» What the task requires
Retype every line of the items below without any changes.
>> BEGIN
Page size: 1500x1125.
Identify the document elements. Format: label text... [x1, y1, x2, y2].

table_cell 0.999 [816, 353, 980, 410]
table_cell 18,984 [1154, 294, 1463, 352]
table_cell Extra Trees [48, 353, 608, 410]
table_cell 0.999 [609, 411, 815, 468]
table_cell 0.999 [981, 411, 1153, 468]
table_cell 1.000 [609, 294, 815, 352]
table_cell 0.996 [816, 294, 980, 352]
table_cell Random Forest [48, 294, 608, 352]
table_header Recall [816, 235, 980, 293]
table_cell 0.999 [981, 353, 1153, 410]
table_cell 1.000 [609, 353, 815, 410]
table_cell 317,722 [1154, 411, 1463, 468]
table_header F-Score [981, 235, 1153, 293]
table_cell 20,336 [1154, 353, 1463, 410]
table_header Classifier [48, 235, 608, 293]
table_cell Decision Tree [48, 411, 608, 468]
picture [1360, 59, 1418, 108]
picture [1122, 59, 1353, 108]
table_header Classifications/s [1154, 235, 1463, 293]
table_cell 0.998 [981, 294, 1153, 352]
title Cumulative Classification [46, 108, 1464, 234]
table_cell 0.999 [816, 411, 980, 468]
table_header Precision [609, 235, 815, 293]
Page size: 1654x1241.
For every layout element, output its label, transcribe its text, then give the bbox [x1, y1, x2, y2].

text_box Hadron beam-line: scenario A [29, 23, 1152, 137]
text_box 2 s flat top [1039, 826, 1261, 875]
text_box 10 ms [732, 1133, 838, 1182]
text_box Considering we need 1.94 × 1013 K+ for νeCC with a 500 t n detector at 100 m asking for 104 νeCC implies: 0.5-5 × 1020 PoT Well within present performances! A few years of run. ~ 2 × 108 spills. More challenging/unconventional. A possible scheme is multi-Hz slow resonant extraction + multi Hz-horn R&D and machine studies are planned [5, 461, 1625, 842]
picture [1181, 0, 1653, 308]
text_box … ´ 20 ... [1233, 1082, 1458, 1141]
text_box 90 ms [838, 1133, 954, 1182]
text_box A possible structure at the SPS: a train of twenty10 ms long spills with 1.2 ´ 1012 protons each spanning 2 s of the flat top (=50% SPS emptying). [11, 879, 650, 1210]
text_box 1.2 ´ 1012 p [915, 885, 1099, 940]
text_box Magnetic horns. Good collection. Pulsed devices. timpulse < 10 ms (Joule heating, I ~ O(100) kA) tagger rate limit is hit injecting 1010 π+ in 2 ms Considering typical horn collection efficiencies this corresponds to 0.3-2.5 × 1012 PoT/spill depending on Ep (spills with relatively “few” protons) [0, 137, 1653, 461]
>> END
» Solution for this task
Page size: 1500x1125.
Identify the document elements. Format: label text... [x1, y1, x2, y2].

table_cell 0.999 [816, 353, 980, 410]
table_cell 18,984 [1154, 294, 1463, 352]
table_cell Extra Trees [48, 353, 608, 410]
table_cell 0.999 [609, 411, 815, 468]
table_cell 0.999 [981, 411, 1153, 468]
table_cell 1.000 [609, 294, 815, 352]
table_cell 0.996 [816, 294, 980, 352]
table_cell Random Forest [48, 294, 608, 352]
table_header Recall [816, 235, 980, 293]
table_cell 0.999 [981, 353, 1153, 410]
table_cell 1.000 [609, 353, 815, 410]
table_cell 317,722 [1154, 411, 1463, 468]
table_header F-Score [981, 235, 1153, 293]
table_cell 20,336 [1154, 353, 1463, 410]
table_header Classifier [48, 235, 608, 293]
table_cell Decision Tree [48, 411, 608, 468]
picture [1360, 59, 1418, 108]
picture [1122, 59, 1353, 108]
table_header Classifications/s [1154, 235, 1463, 293]
table_cell 0.998 [981, 294, 1153, 352]
title Cumulative Classification [46, 108, 1464, 234]
table_cell 0.999 [816, 411, 980, 468]
table_header Precision [609, 235, 815, 293]
Page size: 1654x1241.
For every layout element, output its label, transcribe its text, then give the bbox [x1, y1, x2, y2].

text_box Hadron beam-line: scenario A [29, 23, 1152, 137]
text_box 2 s flat top [1039, 826, 1261, 875]
text_box 10 ms [732, 1133, 838, 1182]
text_box Considering we need 1.94 × 1013 K+ for νeCC with a 500 t n detector at 100 m asking for 104 νeCC implies: 0.5-5 × 1020 PoT Well within present performances! A few years of run. ~ 2 × 108 spills. More challenging/unconventional. A possible scheme is multi-Hz slow resonant extraction + multi Hz-horn R&D and machine studies are planned [5, 461, 1625, 842]
picture [1181, 0, 1653, 308]
text_box … ´ 20 ... [1233, 1082, 1458, 1141]
text_box 90 ms [838, 1133, 954, 1182]
text_box A possible structure at the SPS: a train of twenty10 ms long spills with 1.2 ´ 1012 protons each spanning 2 s of the flat top (=50% SPS emptying). [11, 879, 650, 1210]
text_box 1.2 ´ 1012 p [915, 885, 1099, 940]
text_box Magnetic horns. Good collection. Pulsed devices. timpulse < 10 ms (Joule heating, I ~ O(100) kA) tagger rate limit is hit injecting 1010 π+ in 2 ms Considering typical horn collection efficiencies this corresponds to 0.3-2.5 × 1012 PoT/spill depending on Ep (spills with relatively “few” protons) [0, 137, 1653, 461]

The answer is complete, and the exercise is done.